WHAT IS EXPECTED: Among the lines below, copy each one in which "Regenmenge" appears.

RECORDS FOR THE TASK:
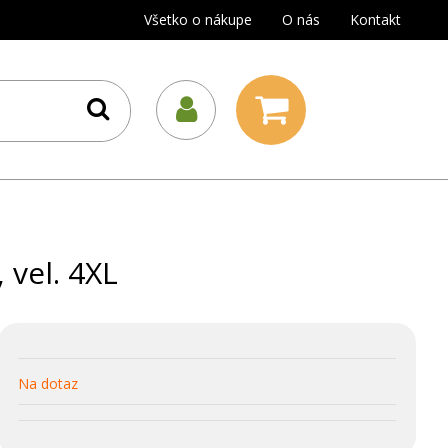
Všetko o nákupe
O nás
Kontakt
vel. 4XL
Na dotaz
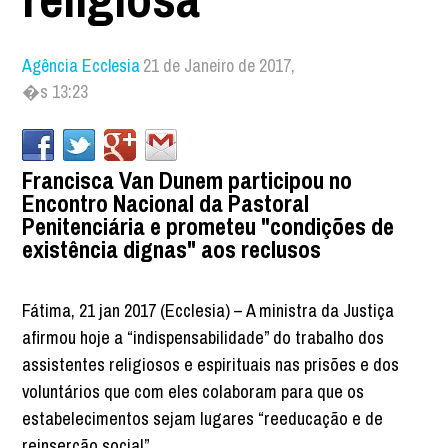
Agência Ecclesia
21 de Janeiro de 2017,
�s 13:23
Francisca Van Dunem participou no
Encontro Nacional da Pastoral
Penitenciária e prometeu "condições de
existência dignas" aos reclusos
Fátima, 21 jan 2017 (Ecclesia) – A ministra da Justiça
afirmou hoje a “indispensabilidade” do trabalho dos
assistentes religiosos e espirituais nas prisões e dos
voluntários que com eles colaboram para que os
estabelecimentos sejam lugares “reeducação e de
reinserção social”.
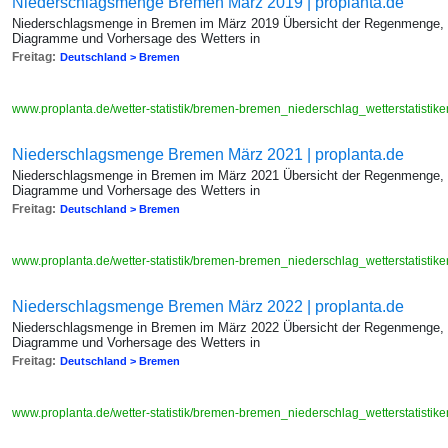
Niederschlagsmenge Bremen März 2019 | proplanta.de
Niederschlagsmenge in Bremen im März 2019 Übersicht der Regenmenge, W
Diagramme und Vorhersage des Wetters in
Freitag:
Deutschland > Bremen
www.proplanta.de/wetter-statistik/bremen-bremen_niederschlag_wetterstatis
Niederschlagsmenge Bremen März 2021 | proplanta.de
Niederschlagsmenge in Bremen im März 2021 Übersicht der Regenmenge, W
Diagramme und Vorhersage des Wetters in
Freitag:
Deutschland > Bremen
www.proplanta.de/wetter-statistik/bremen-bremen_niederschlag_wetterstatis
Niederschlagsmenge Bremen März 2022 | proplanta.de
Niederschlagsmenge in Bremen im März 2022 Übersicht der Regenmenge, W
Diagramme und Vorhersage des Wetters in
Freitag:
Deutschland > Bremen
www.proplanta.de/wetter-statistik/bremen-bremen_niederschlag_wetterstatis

--

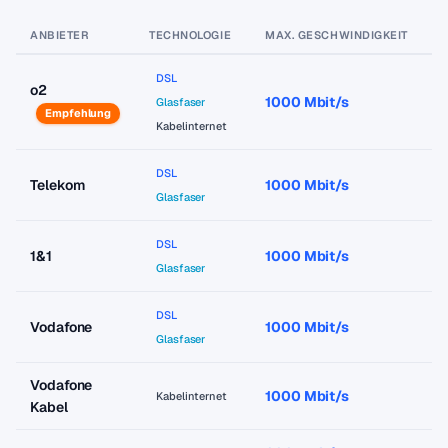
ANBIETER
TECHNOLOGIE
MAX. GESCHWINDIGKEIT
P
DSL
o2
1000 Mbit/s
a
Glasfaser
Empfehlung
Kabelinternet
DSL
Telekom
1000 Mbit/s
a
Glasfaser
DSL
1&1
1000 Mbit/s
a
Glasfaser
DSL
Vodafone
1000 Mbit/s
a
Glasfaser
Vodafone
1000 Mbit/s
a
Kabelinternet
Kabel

TASK OUTPUT:
Niederschlagsmenge in Bremen im März 2019 Übersicht der Regenmenge, W
Niederschlagsmenge in Bremen im März 2021 Übersicht der Regenmenge, W
Niederschlagsmenge in Bremen im März 2022 Übersicht der Regenmenge, W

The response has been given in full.